By BEN RATLIFF
WANTAGH, N.Y. — Early in Wednesday’s concert, before sunset, the beach ball made its journey forward. It was tagged with Sharpies: fan messages to the performers, funny invitations to keep it aloft. It was a gift, a little instrument of liberation in a hot and heavily mediated scene.
On it bounced through the orchestra seats at the Nikon at Jones Beach Theater, sneaking up on each pocket of stony faced parents and jumpy preteens. Finally it reached the stage, where it rolled up to the black platform boots of Siobhan Magnus, the sixth-place finalist during the past season of “American Idol.” She was just heading into her version of No Doubt’s “Spiderwebs,” and commenting on how she loves the ocean air, being from Cape Cod. Then she noticed the ball.
“Uh-oh!” she said. She seemed unsure of what to do.
That response isn’t totally un-Siobhanlike; she’s kind of a space shot. You can imagine her saying “uh-oh” and laughing nervously at many unthreatening things: puppies, butterflies. But that moment said something of the concert’s critical lack of joy. It was not a creative space.
During the American Idols Live! tour, all the dead stagecraft of the TV show gets stretched to three hours, with songs mostly repeated from the season repertory and presented in largely the same order each night. (Earlier this week, at least seven scheduled tour stops were canceled.) It would be nice if the pop persona each finalist forged through the season could now be set loose — if Ms.

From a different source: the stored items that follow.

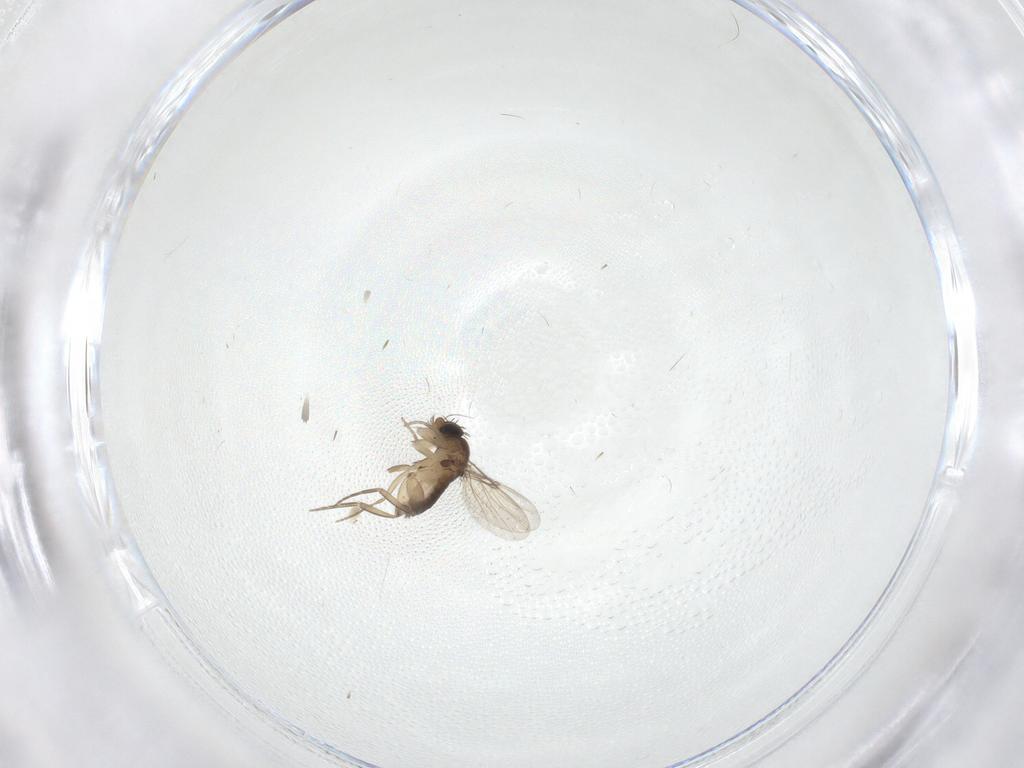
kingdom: Animalia
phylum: Arthropoda
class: Insecta
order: Diptera
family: Phoridae
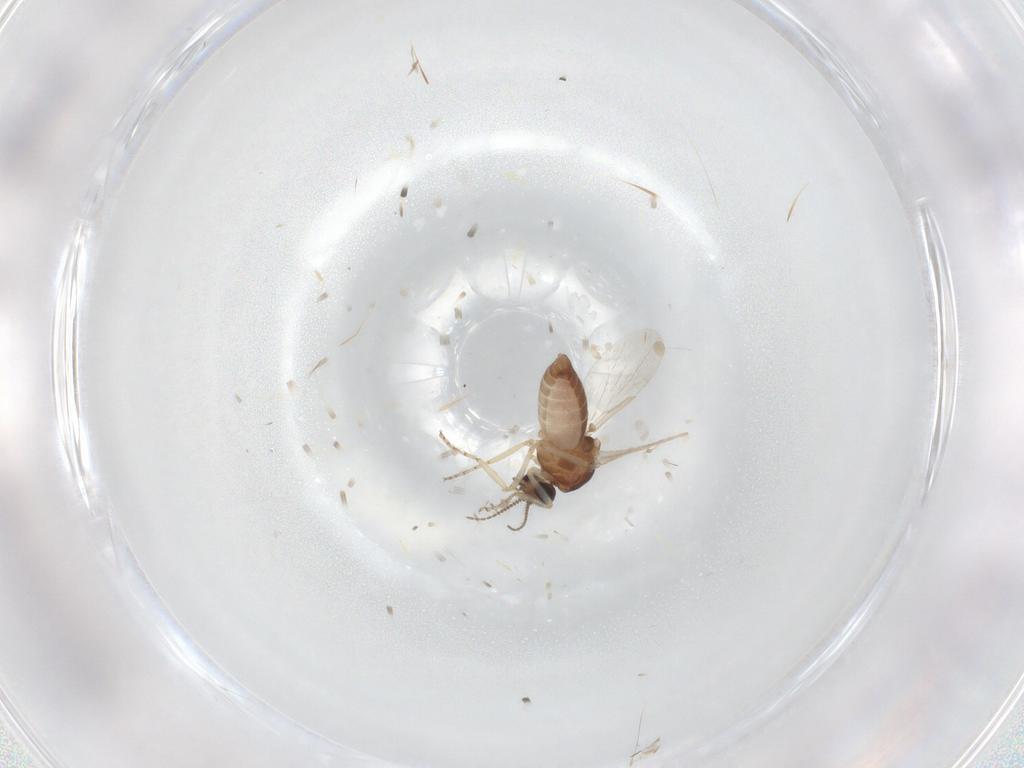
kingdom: Animalia
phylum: Arthropoda
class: Insecta
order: Diptera
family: Ceratopogonidae
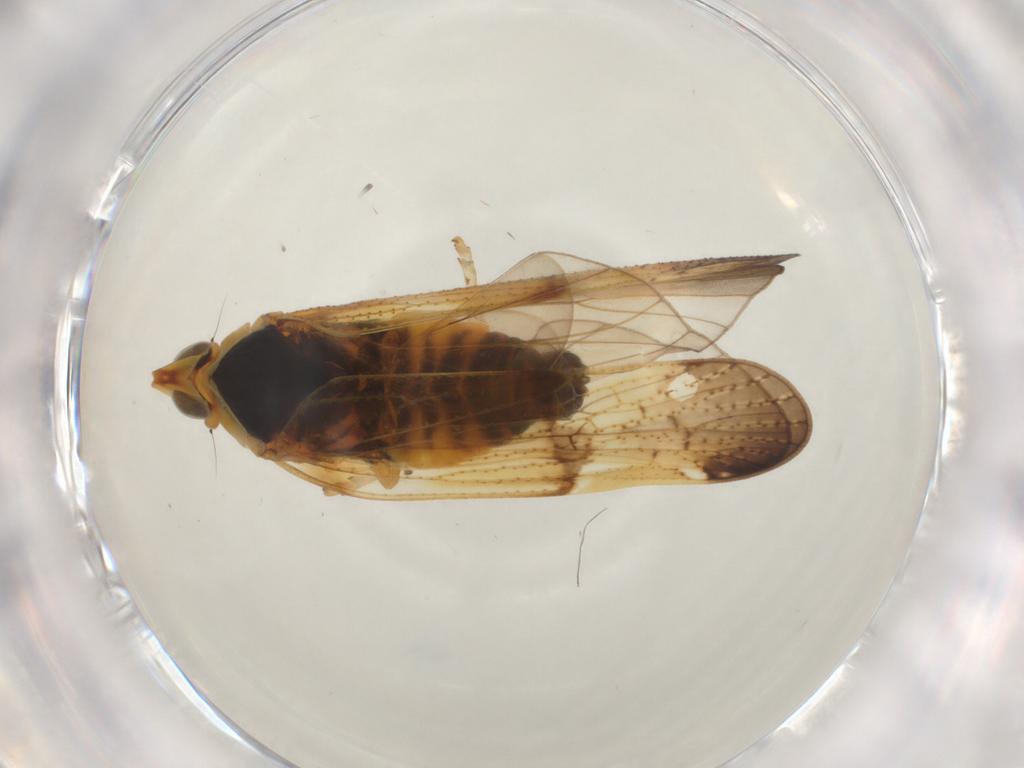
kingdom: Animalia
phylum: Arthropoda
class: Insecta
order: Hemiptera
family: Cixiidae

Magnus could puncture that ball, or sing a song to it; if Lee DeWyze could stylize his dudely nervousness; if Crystal Bowersox could acoustically subvert something or other.
But that’s a ridiculous hope. This is contractual duty: dozens of one-nighters across North America, starting a month after the end of the season. (Just enough time, in fact, for Ms. Bowersox to get the gap in her teeth fixed.) Of the 10 performers, only one — to use Paula Abdul’s unforgettable Season 8 phrase — dared to dance in the path of greatness.
It wasn’t Ms. Bowersox, who sang well enough through her throaty numbers — Melissa Etheridge’s “Come to My Window” and Janis Joplin’s “Piece of My Heart” — but created little stir. It wasn’t Casey James, who proved up and down (particularly on the Black Keys’ “I Got Mine”) that he could play the electric guitar close to the style of Stevie Ray Vaughan, but still essentially skated through. It wasn’t Michael Lynche, the only R&B singer of the group, genial and boring even as he plugged the sponsors with style. (“Tonight we got some special friends in the house,” he said, sitting on a stool, pulling his hat brim down low. “The Cheesecake Factory is with us. Come on, give it up.”)
And it wasn’t Mr. DeWyze, this season’s winner. When he arrived onstage, big-eyed and bashful, the largely passive audience fully awoke. He was theirs. How would he keep them?
“If it wasn’t for you,” he said, “I wouldn’t be here.”
We hold this truth to be self-evident. He started with U2’s “Beautiful Day,” sluggishly rearranged with acoustic guitar so that it resembled “Come to My Window.” To the middle of Elton John’s “Rocket Man,” he smuggled one line from another song about the fear of leaving the family and entering more dangerous atmospheres: Pink Floyd’s “Welcome to the Machine.” (There was a great point in there, and one perfect for Mr. DeWyze, but it got lost.) Through Leonard Cohen’s “Hallelujah,” in a more confident performance than he gave on the show, he started to sell his emotion harder; by the time he sang Cornelius Brothers & Sister Rose’s “Treat Her Like a Lady,” he was yelling tiresomely.
The happy surprise was Katie Stevens, the 17-year-old eighth-placer. The ambition she displayed on the show, since she was eliminated in March, has become something close to aggression. In front of the night’s best back-screen graphics — Lichtensteinish comic-strip dots and speech bubbles for lyrics — she sang Demi Lovato’s “Here We Go Again,” about desperate love, and Christina Aguilera’s “Fighter,” about desperate vindication.
She has learned how to move. She wore studded fingerless gloves. She sassed the audience until it talked back. (“How we DOING?” “That’s more LIKE IT!”) She held herself up as an example. “If you have a dream,” she told the crowd, “don’t be afraid to go after it, no matter the obstacles.”
That’s the stuff. Somebody had to say it. She’s not too cool for the job.